Social influence denotes the extent to which individuals perceive that important others—colleagues, managers, or industry peers—believe they should adopt AI. Social factors play a significant role in shaping attitudes toward AI integration, especially in organizational settings. When influential figures advocate for AI use or when peer usage is visibly accepted, individual adopters are more likely to follow suit (Venkatesh et al., 2003). For example, leadership endorsement and success stories from early adopters can serve as persuasive cues that encourage wider acceptance. In sectors like finance and healthcare, where trust and compliance are critical, social influence can be a decisive factor influencing adoption rates.

Facilitating Conditions

Facilitating conditions refer to the extent that an organization provides the technical and organizational infrastructure to support AI use. This includes available resources, technical support, training, and compatibility with existing systems. Effective facilitating conditions reduce perceived risks and uncertainties associated with adopting new technology (Venkatesh et al., 2003). For example, organizations implementing AI-driven analytics must ensure data security, integration capabilities, and accessible IT support. The provision of resources, such as user training sessions and technical helpdesks, enhances confidence among users and fosters smoother transitions to AI-driven workflows.
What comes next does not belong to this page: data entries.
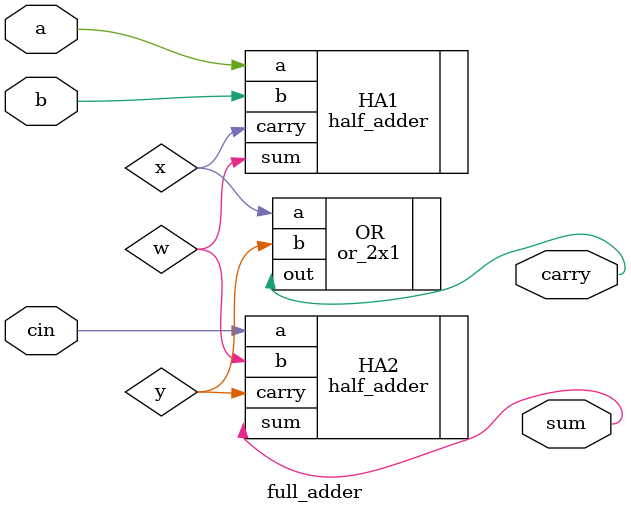
<source format=v>
/* Design of the Full adder circuit
		  ---------
      A--------->|	   |---------> Sum
		 |         |
      B--------->|    FA   |
		 |	   |---------> carry	
    Cin--------->|         |
		  ---------

Inputs A and B and Cin
Ouputs Sum and Carry




Half adder Truth table

		A	B	Sum	Carry
		
		0	0	0	0
		0	1	1	0
		1	0	1	0
		1	1	0	1

Contruction of full adder using half adder

		  ---------
      A--------->|	   |---------> Sum(W)
		 |    HA   |
      B--------->|         |---------> carry(x)	
		  ---------

		  ---------
    Cin--------->|	   |---------> Sum
		 |    HA   |
      W--------->|         |---------> carry(y)	
		  ---------

		  ---------
      x--------->|	   |
		 |    OR   |---------> carry	
      y--------->|         |
		  ---------


*/


module full_adder(	input a,
			input b,
			input cin,
			output sum,carry);

wire w ,x ,y;

half_adder	HA1 ( .a(a), .b(b) , .sum(w) , .carry(x));
half_adder	HA2 ( .a(cin) , .b(w) , .sum(sum) , .carry(y));
or_2x1		OR(.a(x) , .b(y) , .out(carry));

endmodule
</source>
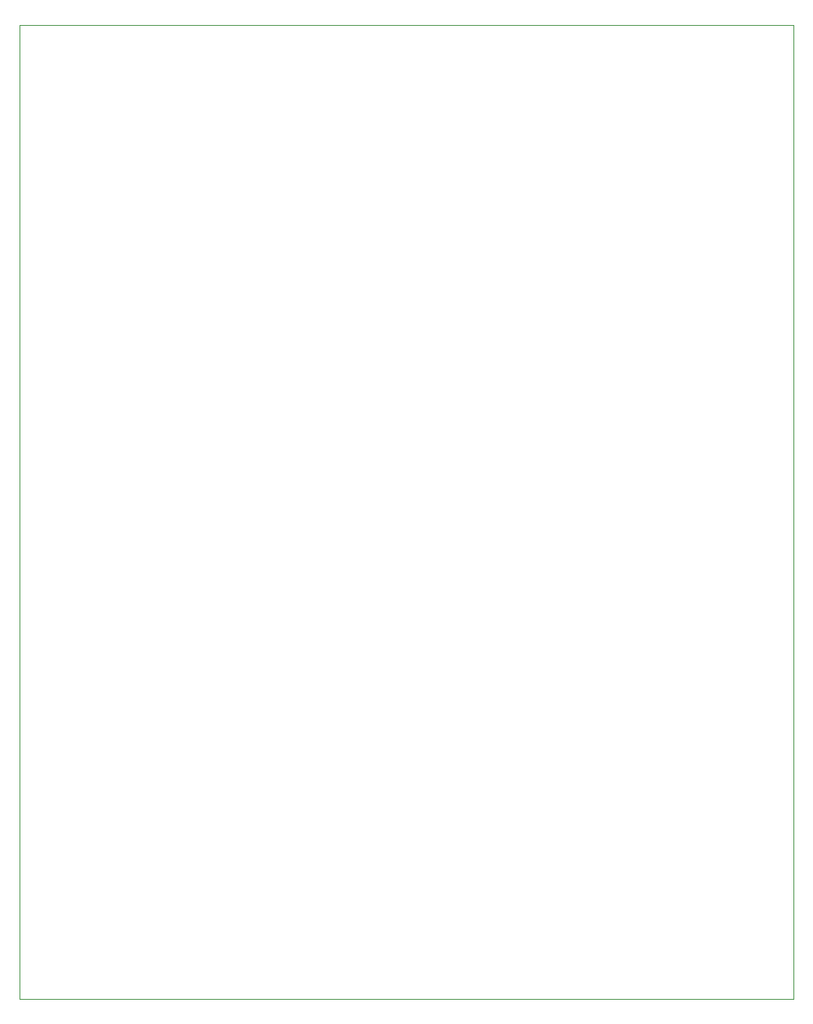
<source format=gm1>
%TF.GenerationSoftware,KiCad,Pcbnew,7.0.1*%
%TF.CreationDate,2023-04-14T18:41:51+02:00*%
%TF.ProjectId,AutkoPcb,4175746b-6f50-4636-922e-6b696361645f,rev?*%
%TF.SameCoordinates,Original*%
%TF.FileFunction,Profile,NP*%
%FSLAX46Y46*%
G04 Gerber Fmt 4.6, Leading zero omitted, Abs format (unit mm)*
G04 Created by KiCad (PCBNEW 7.0.1) date 2023-04-14 18:41:51*
%MOMM*%
%LPD*%
G01*
G04 APERTURE LIST*
%TA.AperFunction,Profile*%
%ADD10C,0.100000*%
%TD*%
G04 APERTURE END LIST*
D10*
X104630000Y-24205000D02*
X188380000Y-24205000D01*
X188380000Y-129655000D01*
X104630000Y-129655000D01*
X104630000Y-24205000D01*
M02*

</source>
Integrating Sub-Categories: Impact of Demographic Factors

It is essential to recognize that sub-categories such as gender, age, experience, and voluntariness of use influence how these constructs affect AI adoption. For instance, younger employees or those with higher technology exposure may perceive effort expectancy as lower due to familiarity with digital tools. Conversely, older users might require additional training and encouragement to perceive AI as beneficial and easy to use (Venkatesh et al., 2003). Voluntariness, referring to whether the use of AI is mandatory or voluntary, also impacts acceptance; voluntary use tends to foster higher perceived autonomy and satisfaction, which can positively influence overall adoption (Venkatesh et al., 2003).

Conclusion

The application of the UTAUT framework offers valuable insights into the multifaceted determinants influencing AI adoption. By addressing performance expectations, ease of use, social influences, and facilitating conditions, organizations can develop targeted strategies to promote effective integration of AI technologies. Tailoring approaches to accommodate demographic variables further enhances acceptance and ensures sustainable adoption. Ultimately, understanding and leveraging these constructs enable organizations to optimize technology deployment, enhance productivity, and sustain competitive advantage in an increasingly digital economy.

References

  • Chao, C. M., et al. (2021). Factors influencing artificial intelligence adoption in healthcare: A systematic review. Journal of Medical Systems, 45(2), 1-12.
  • Venkatesh, V., Morris, M. G., Davis, G. B., & Davis, F. D. (2003). User acceptance of information technology: Toward a unified view. MIS Quarterly, 27(3), 425-478.
  • Chakraborty, D., et al. (2020). Challenges and opportunities in AI implementation: A review. IEEE Access, 8, 156962-156974.
  • Saunders, N., et al. (2022). The role of social influence in technology adoption: An empirical investigation. Information & Management, 59(4), 103519.
  • Lee, J., et al. (2022). Facilitating conditions and technology acceptance: An AI case study. Computers in Human Behavior, 127, 107095.
  • Brandon-Jones, A., et al. (2019). The impact of demographic factors on technology acceptance. International Journal of Innovation Management, 23(6), 1950044.
  • Kim, S., et al. (2020). Perceived ease of use and AI adoption: An industry analysis. Technovation, 93-94, 102097.
  • Gartner, (2023). Emerging technology trends: AI inclusion. Gartner Research Reports.
  • Rogers, E. M. (2003). Diffusion of Innovations. Free Press.
  • Huang, K. C., & Rust, R. T. (2021). Engaged to a Robot? The Role of AI in Service. Journal of Service Research, 24(1), 30-41.